Jaime Munguía vs. Liam Smith was a professional boxing match contested on July 21, 2018, for the WBO light middleweight title.

==Background==
Former WBO light middleweight champion Liam Smith had become the WBO's mandatory challenger to their light middleweight champion after defeating Liam Williams in a title eliminator in November 2017. One month later, Sadam Ali upset the retiring Miguel Cotto to capture the WBO light middleweight title, and three months later in March 2018, it was announced that Ali and Smith would face each other that May at the Turning Stone Resort Casino in Verona, New York. Just weeks before the Ali–Smith fight was to take place, Smith was forced to withdraw from the bout after developing an undisclosed skin condition as a result of an allergic reaction. Undefeated 21-year old prospect Jaime Munguía then took Smith's place on short notice and dominated Ali en route to winning the WBO light middleweight title via fourth-round technical knockout.

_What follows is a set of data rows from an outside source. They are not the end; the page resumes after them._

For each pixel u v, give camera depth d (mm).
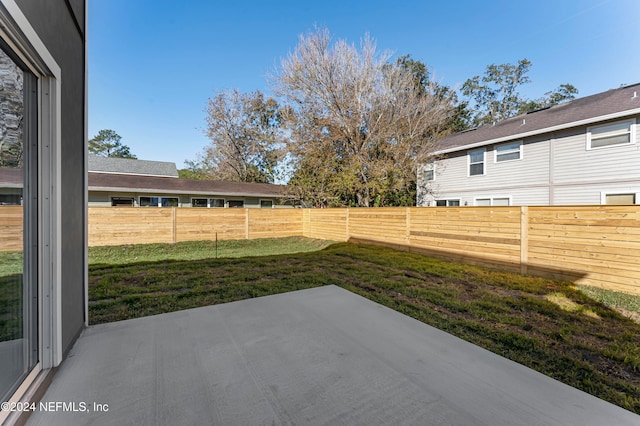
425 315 3250
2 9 1201
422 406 1604
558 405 1648
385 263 6312
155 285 4402
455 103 16578
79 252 2508
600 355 2414
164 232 9422
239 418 1474
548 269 5051
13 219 1545
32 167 1733
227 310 3150
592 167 8195
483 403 1643
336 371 1938
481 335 2744
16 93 1567
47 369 1812
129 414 1480
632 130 7527
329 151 12078
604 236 4406
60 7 2041
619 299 3881
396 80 12219
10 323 1499
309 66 12164
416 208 7520
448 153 11734
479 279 4973
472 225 6211
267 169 22062
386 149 11516
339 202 11789
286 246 9477
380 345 2346
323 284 4535
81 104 2648
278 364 2014
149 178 14430
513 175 9898
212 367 1958
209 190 14320
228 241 10305
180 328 2631
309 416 1504
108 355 2105
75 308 2365
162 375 1850
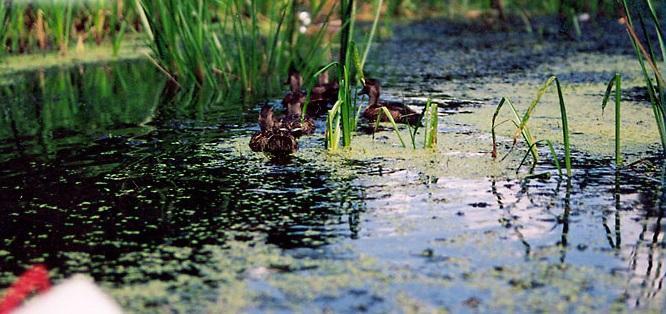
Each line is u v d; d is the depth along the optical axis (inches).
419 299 230.5
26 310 231.1
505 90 544.1
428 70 636.7
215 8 634.2
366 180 345.1
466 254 263.0
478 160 372.8
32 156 396.8
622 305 226.4
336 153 389.7
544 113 467.5
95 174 362.3
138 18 751.7
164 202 320.8
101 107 520.1
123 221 300.2
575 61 668.1
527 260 257.9
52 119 483.8
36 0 700.0
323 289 238.2
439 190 329.7
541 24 899.4
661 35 349.7
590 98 510.6
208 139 425.4
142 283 245.8
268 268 254.4
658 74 356.5
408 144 403.9
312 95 523.8
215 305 229.5
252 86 584.4
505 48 752.3
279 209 309.7
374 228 287.6
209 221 298.0
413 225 289.9
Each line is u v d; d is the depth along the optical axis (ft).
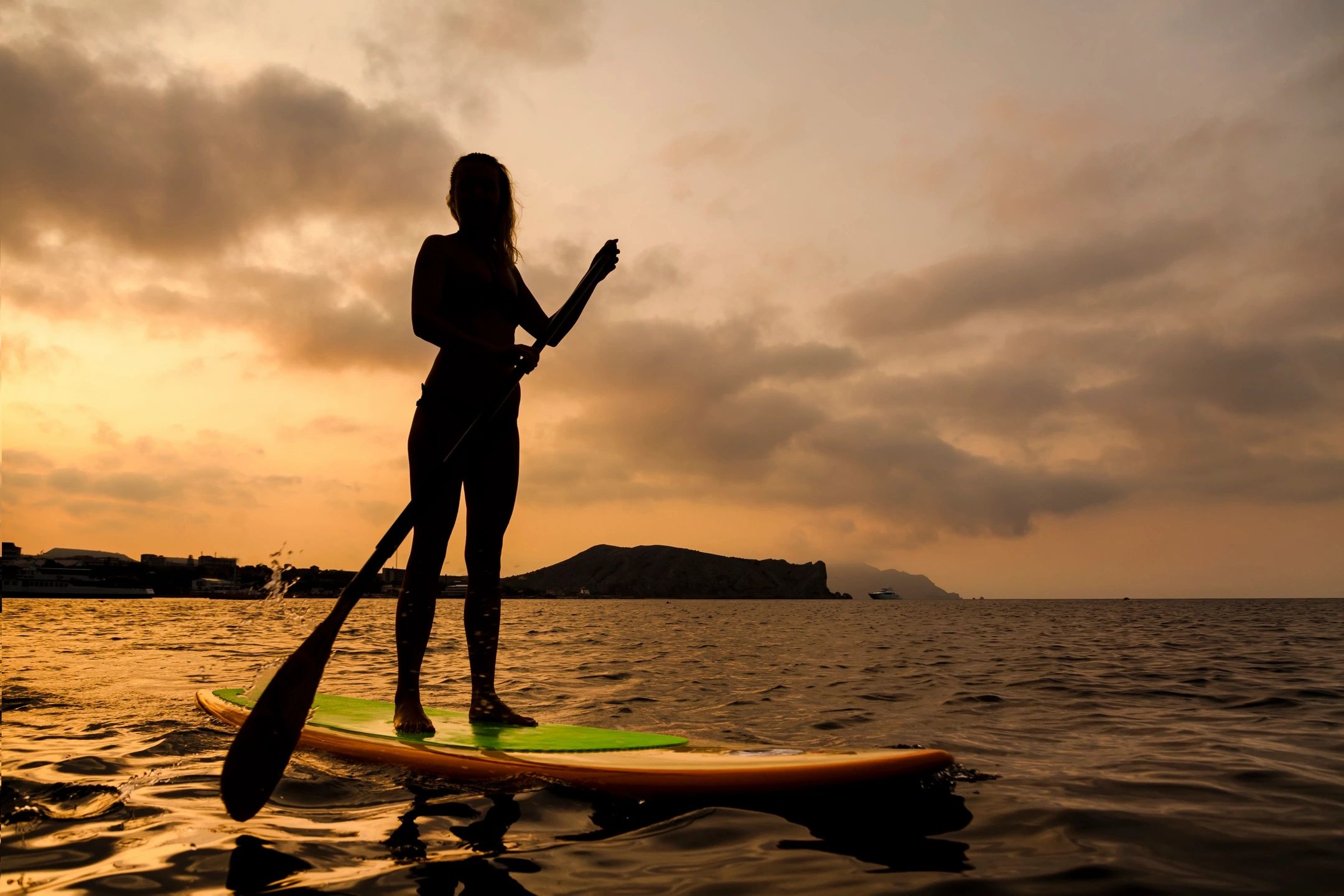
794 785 8.24
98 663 26.40
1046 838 7.41
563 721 15.84
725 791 8.22
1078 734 14.48
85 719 13.19
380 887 5.75
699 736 14.23
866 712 17.62
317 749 10.05
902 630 73.46
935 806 8.50
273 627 59.26
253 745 7.23
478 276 10.96
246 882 5.77
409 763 9.29
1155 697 20.25
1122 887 6.13
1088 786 9.70
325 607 139.03
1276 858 6.89
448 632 49.21
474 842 6.82
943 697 20.54
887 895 5.88
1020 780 10.11
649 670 29.01
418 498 8.91
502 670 27.58
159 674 22.38
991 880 6.24
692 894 5.79
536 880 5.96
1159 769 10.93
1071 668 29.43
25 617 74.84
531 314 12.14
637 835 7.12
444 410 10.62
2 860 6.21
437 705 17.56
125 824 7.20
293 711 7.55
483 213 11.18
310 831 7.03
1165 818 8.18
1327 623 79.71
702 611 202.49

With Smith retaining his spot at the WBO's number-one contender and having recovered from his ailment, negotiations began between Smith's promoter Frank Warren and Munguía's promoters Golden Boy Promotions soon after Munguía's title victory. One month later, the Munguía–Smith fight was finalized for July 21, 2018, at Nevada's The Joint within the Hard Rock Hotel and Casino.

Munguía was ranked as the 5th best Light middleweight by TBRB, with Smith ranked 10th.

==Fight Details==
While Liam Smith fought well during the early rounds, Munguía adapted and controlled the fight from the fourth round on as he cruised to relatively lopsided unanimous decision, winning comfortably on all three of the judge's scorecards with scores of 119–108, 117–110 and 116–111.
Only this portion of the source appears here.